> _Text shown_:
Hi Claudio,
Thanks a lot for the help! Sorry for the late response.
My question was more aligned with your first aspect (to generate graphs) of
problem domain.
I think I can start by running the SimplePageRank example. I have been able
to run some very small data set ( couple of vertices and tens of edges)
over Giraph. The data set is created manually by myself. And the vertex
input format complies with JsonLongDoubleFloatDoubleVertexInputFormat
(following the instructions on the giraph website, unfortunately this is
the only vertex input format that I am aware of. If you think I should use
other vertex input format to ease the performance measuring of Giraph or
other Graph engine, please let me know. I do intend to potentially try with
different Graph engine(s) and compare the numbers. )

> _Data excerpt_:
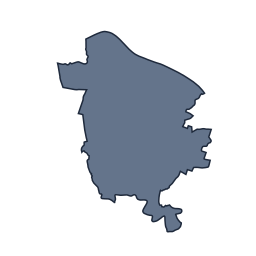 Go Cong Tay, Tiền Giang, Vietnam (orthographic projection), rotated 201°
{"feature_id": "81297802B95643835690721", "entity_name": "Go Cong Tay", "entity_type": "district", "adm_level": 2, "iso_a3": "VNM", "parent_name": "Vietnam", "parent_adm1": "Tiền Giang", "projection": "orthographic", "projection_center": [106.581, 10.355], "detail": "fine", "context": "isolated", "style": "filled", "palette": "slate", "viewbox_px": 256, "rotation_deg": 201, "n_neighbors": 0, "source": "geoboundaries", "source_scale": "gbopen_adm2", "svg_char_len": 5575}
<svg xmlns="http://www.w3.org/2000/svg" viewBox="0 0 256 256"><g transform="rotate(201 128 128)"><path d="M43.7,54.6L43.8,56.0L43.9,57.1L44.0,57.7L44.3,58.5L45.4,58.7L46.1,59.0L48.3,60.2L49.4,61.0L50.2,61.7L51.6,63.4L52.5,64.3L52.5,64.5L52.4,64.7L48.8,67.1L48.5,67.4L48.3,67.8L48.1,68.2L47.9,68.9L47.9,69.3L48.2,70.1L48.4,70.5L48.8,70.9L49.3,71.1L49.7,71.1L50.8,71.0L51.9,70.8L55.2,69.7L56.4,69.5L58.0,69.5L59.3,69.8L60.2,70.2L61.2,70.8L61.7,71.0L62.0,70.8L62.2,70.4L63.2,69.9L63.9,69.1L64.1,69.1L65.1,69.2L65.4,68.8L65.6,68.1L65.7,67.8L65.9,67.5L66.4,67.0L66.8,66.9L68.1,66.8L68.3,66.7L69.1,68.0L70.6,67.4L71.6,68.3L72.3,69.2L72.9,70.3L73.4,71.7L74.2,74.3L74.8,77.0L75.3,80.6L75.3,81.4L74.5,81.2L74.3,81.3L73.6,81.6L73.4,81.8L72.9,82.7L71.7,83.5L71.0,84.5L70.5,84.8L69.9,84.9L69.5,85.2L68.9,86.3L68.4,86.7L68.3,87.2L68.3,87.7L68.5,88.4L68.4,88.9L66.8,92.1L65.2,98.1L64.0,100.4L63.6,102.1L63.6,106.3L61.1,106.0L57.3,105.4L57.6,110.4L52.9,110.7L52.6,114.6L51.0,115.4L48.8,116.2L46.4,116.8L44.5,117.3L41.5,118.8L39.7,119.9L39.1,120.5L39.0,121.4L39.2,123.2L39.7,127.3L43.8,126.5L44.9,126.4L45.8,126.4L45.9,126.6L46.1,126.9L46.1,127.4L46.3,133.1L49.3,133.0L50.0,132.9L50.6,132.9L50.9,133.0L51.2,133.2L51.5,133.5L51.6,134.0L51.8,135.1L51.8,136.2L51.6,137.3L51.4,137.5L51.0,137.9L50.4,138.2L48.4,139.0L48.2,139.3L48.0,139.5L47.8,140.0L47.9,141.0L47.6,142.2L47.4,142.5L47.0,143.0L46.0,143.8L45.8,144.6L45.7,145.4L46.1,146.3L49.4,148.6L49.5,151.4L49.8,156.5L50.3,156.4L51.8,155.9L52.6,155.7L54.4,155.0L56.0,154.7L57.0,154.5L58.3,153.9L60.6,152.5L61.8,152.0L62.4,151.8L63.0,151.7L66.7,147.2L69.0,151.9L72.5,151.7L72.4,148.9L77.4,148.9L77.1,152.3L77.0,152.7L76.9,153.1L77.3,154.2L77.8,155.6L75.6,157.4L73.8,158.7L73.3,159.3L72.8,160.0L71.6,162.7L73.7,163.3L75.4,163.7L77.1,163.8L79.8,163.9L80.1,165.1L80.0,166.0L79.9,166.3L79.6,166.6L77.9,167.3L77.6,167.6L77.4,167.8L76.6,169.1L76.1,169.6L75.3,171.5L74.9,172.4L74.3,173.3L74.2,173.7L74.2,174.4L74.3,175.2L75.2,177.4L75.3,177.9L75.2,178.4L74.8,179.0L73.1,180.6L72.6,181.6L72.4,182.7L72.4,184.1L72.3,184.5L71.7,186.2L70.8,186.1L69.6,187.0L69.0,187.9L72.2,189.9L77.0,192.3L83.6,194.5L88.9,195.7L94.2,196.8L100.8,197.8L107.8,198.5L117.5,199.3L120.6,199.4L124.8,199.1L127.3,199.0L134.3,198.9L137.1,199.0L143.7,199.0L147.4,199.4L149.2,199.8L151.2,200.4L155.2,201.9L157.7,203.1L167.4,207.7L170.7,209.0L172.4,209.6L174.6,210.1L176.4,210.5L177.5,210.6L179.4,210.6L181.1,210.4L182.3,210.2L184.2,209.8L185.6,209.1L187.5,207.8L190.5,205.1L192.8,202.8L199.2,195.9L198.3,193.9L195.9,187.8L195.8,186.7L195.7,186.4L195.5,186.1L194.6,185.1L194.0,184.4L193.6,183.2L193.4,182.6L193.2,182.0L193.0,181.8L192.4,181.4L191.1,180.8L190.9,180.5L190.7,179.9L190.9,178.6L190.9,177.5L190.9,177.2L189.8,175.6L189.6,175.2L189.6,174.1L189.9,173.4L190.6,172.7L190.9,172.5L192.0,172.1L192.5,172.0L194.7,172.0L197.6,172.1L198.1,171.9L198.6,171.7L199.8,170.9L203.5,167.8L204.0,167.8L205.1,168.1L205.4,168.0L205.7,167.5L205.9,166.6L206.3,165.9L206.7,165.5L207.3,165.2L207.6,165.2L208.5,165.4L209.3,165.4L209.7,165.4L211.0,164.4L211.6,164.1L212.6,163.9L213.7,163.7L215.3,163.5L216.5,163.4L217.0,163.3L215.6,161.2L209.8,151.4L209.6,150.9L209.6,150.7L209.3,150.2L208.0,148.3L203.2,142.6L199.6,143.3L191.4,144.8L189.5,145.4L187.6,146.4L186.9,146.6L180.3,148.9L180.5,146.4L180.5,145.0L180.6,144.1L180.8,143.1L180.9,141.7L180.8,140.7L180.5,139.7L180.4,139.4L180.2,138.7L180.0,137.6L179.8,131.1L179.5,123.7L176.9,124.1L175.0,124.3L170.8,116.5L167.7,110.7L163.3,103.7L163.2,103.7L161.4,101.0L163.8,99.2L163.7,98.5L163.1,97.2L162.9,96.2L163.0,95.7L163.6,94.9L164.0,93.2L164.0,92.5L163.9,91.6L163.5,90.5L162.4,88.9L162.2,89.6L161.6,90.3L161.3,90.6L160.8,90.9L160.7,90.9L160.0,90.4L159.5,90.1L157.7,89.9L157.1,89.6L155.6,88.4L155.0,88.2L154.6,88.1L154.3,88.1L154.0,87.0L153.4,84.9L154.0,84.2L154.3,83.5L154.4,83.1L154.3,82.6L154.0,81.9L152.9,80.2L152.1,78.9L151.5,77.7L151.3,77.3L150.1,75.9L147.8,73.3L147.3,72.9L146.7,72.5L145.8,72.4L145.7,72.2L145.8,71.7L145.7,71.3L144.4,70.6L144.2,70.4L144.2,70.1L144.4,69.4L144.3,69.0L143.1,67.5L142.9,67.1L142.7,66.6L142.4,66.2L140.2,64.4L139.6,64.1L135.4,62.2L134.7,61.7L134.0,60.8L133.5,59.9L132.2,58.1L131.8,57.4L131.3,56.9L130.9,56.6L130.3,56.5L130.1,56.5L129.6,56.7L129.3,56.8L129.1,56.8L128.7,56.5L128.4,56.1L128.4,55.5L128.3,54.1L128.2,53.6L128.1,53.4L128.0,53.2L127.6,53.0L127.4,52.9L126.7,52.9L124.3,53.6L121.1,54.7L119.7,54.9L119.3,54.9L117.1,54.6L115.0,53.9L114.1,53.8L113.6,53.1L114.1,54.7L114.1,56.7L114.3,57.1L114.5,57.7L115.8,59.8L116.0,60.3L116.0,60.8L115.9,61.0L115.6,61.3L114.7,61.6L111.0,62.5L110.2,62.8L106.3,64.6L105.1,65.1L104.6,65.2L102.1,65.3L101.1,65.5L100.6,65.7L100.2,66.0L98.8,67.6L98.4,67.9L98.1,68.0L97.7,68.0L97.2,68.0L96.8,67.9L96.3,67.6L95.9,67.3L95.0,66.1L94.5,65.7L93.7,65.2L93.3,65.0L91.7,65.0L91.0,65.1L90.3,65.3L87.8,66.4L86.9,66.7L85.8,67.0L85.1,67.0L84.5,66.9L84.3,66.8L84.0,66.6L83.7,66.1L83.6,65.7L83.5,65.1L83.6,63.4L84.1,60.6L84.5,57.8L84.5,56.3L84.3,55.6L84.2,55.4L83.9,55.1L83.4,54.6L82.8,54.3L82.5,54.2L81.8,54.1L79.0,54.0L77.2,54.2L76.4,54.3L75.2,54.7L74.5,54.8L73.9,54.6L73.6,54.4L73.3,53.8L72.9,51.3L72.7,50.4L72.5,50.2L72.3,50.0L71.9,49.7L71.5,49.6L71.1,49.6L70.7,49.7L69.6,50.3L68.9,50.8L68.0,51.5L67.2,52.4L65.8,54.5L64.9,55.9L64.4,56.9L63.9,57.6L63.4,58.2L62.6,58.8L62.3,58.7L62.0,58.5L61.8,58.2L61.6,58.0L60.4,55.1L58.6,51.4L57.7,49.8L56.9,48.8L55.9,47.9L55.4,47.1L55.0,46.6L54.6,45.7L54.3,45.5L54.1,45.4L53.8,45.4L53.4,45.5L51.9,46.3L49.5,47.2L49.1,47.5L48.2,48.4L47.5,49.4L45.1,51.6L44.7,52.0L44.6,52.3L43.9,54.2L43.7,54.6Z" fill="#64748b" stroke="#1e293b" stroke-width="1.5"/></g></svg>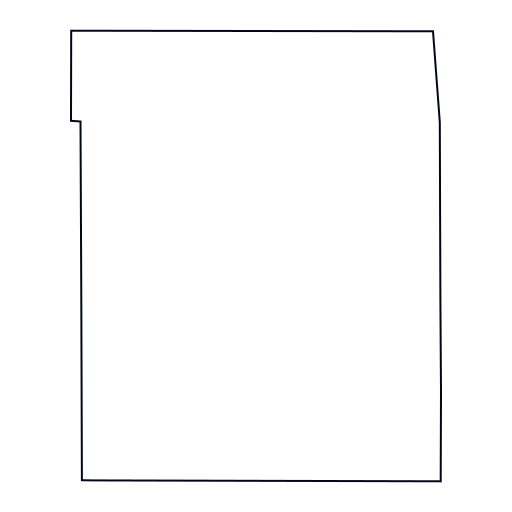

> _Task list_:
**1.** In the Giraph message, which vertex input format does the hand-made data set comply with?
**2.** For each statement, say whether it agrees with the Giraph message. Give yes or no and quote the deciding words.
(a) The writer's question was mainly about the first aspect, generating graphs.
(b) Someone other than the writer created the data set.
(c) The writer plans to use Giraph as the only graph engine.
**3.** Pick up the Giraph message after its final sentence and continue it.

> _Responses to the tasks_:
**1.** JsonLongDoubleFloatDoubleVertexInputFormat

**2.**
(a) Yes: "My question was more aligned with your first aspect (to generate graphs)"
(b) No: "The data set is created manually by myself."
(c) No: "I do intend to potentially try with different Graph engine(s) and compare the numbers."

**3.**
To keep everything simple at the beginning, I can start with experimenting
with random graph. So my concrete question now is how to generate a random
graph that complies with JsonLongDoubleFloatDoubleVertexInputFormat, so I
can use this random graph as an input to measure some number of Giraph's
pagerank example.
Thank you very much!
Wei
From: Claudio Martella <claudio.martella@gmail.com>
To: "user@giraph.apache.org" <user@giraph.apache.org>,
Date: 10/02/2013 11:32 AM
Subject: Re: workload used to measure Giraph performance number
Hi Wei,
it depends on what you mean by workload for a batch processing system. I
believe we can split the problem in two: generating a realistic graph, and
using "representative" algorithms.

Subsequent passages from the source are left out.